I am a big ginger root fan.  I just love the taste of it - warming and a little spicy.  I could add it to most things - sweet or savory - and frequently do.

It has many health benefits, as well as tasting yummy.  Here are some highlights:

Photo by FotoosVanRobin

  • Anti-inflammatory - ginger is a powerful anti-inflammatory that helps reduce both pain and inflammation. In a study published in the Journal of Pain, arthritic patients were given small amounts of ginger daily for three months. The majority of patients had significant improvement in pain, swelling and morning stiffness by eating ginger daily.  In another study, ginger was found to be superior to non-steroidal anti-inflammatory drugs (NSAIDS) such as Tylenol or Advil because NSAIDS only work on one pathway in the body.  Ginger, on the other hand, blocks the formation of the inflammatory compounds prostaglandins and leukotrienes and also has anti-oxidant effects (greater than Vit E) that break down existing inflammation and acidity in the body within the joints.

» Material provided:
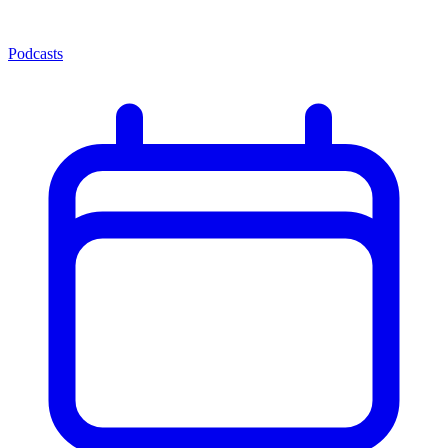
Podcasts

» Your task:
Could you write out everything in the ginger text from "It has many" down to "within the joints.", word for word?

» Exercise answer:
It has many health benefits, as well as tasting yummy.  Here are some highlights:

Photo by FotoosVanRobin

  • Anti-inflammatory - ginger is a powerful anti-inflammatory that helps reduce both pain and inflammation. In a study published in the Journal of Pain, arthritic patients were given small amounts of ginger daily for three months. The majority of patients had significant improvement in pain, swelling and morning stiffness by eating ginger daily.  In another study, ginger was found to be superior to non-steroidal anti-inflammatory drugs (NSAIDS) such as Tylenol or Advil because NSAIDS only work on one pathway in the body.  Ginger, on the other hand, blocks the formation of the inflammatory compounds prostaglandins and leukotrienes and also has anti-oxidant effects (greater than Vit E) that break down existing inflammation and acidity in the body within the joints.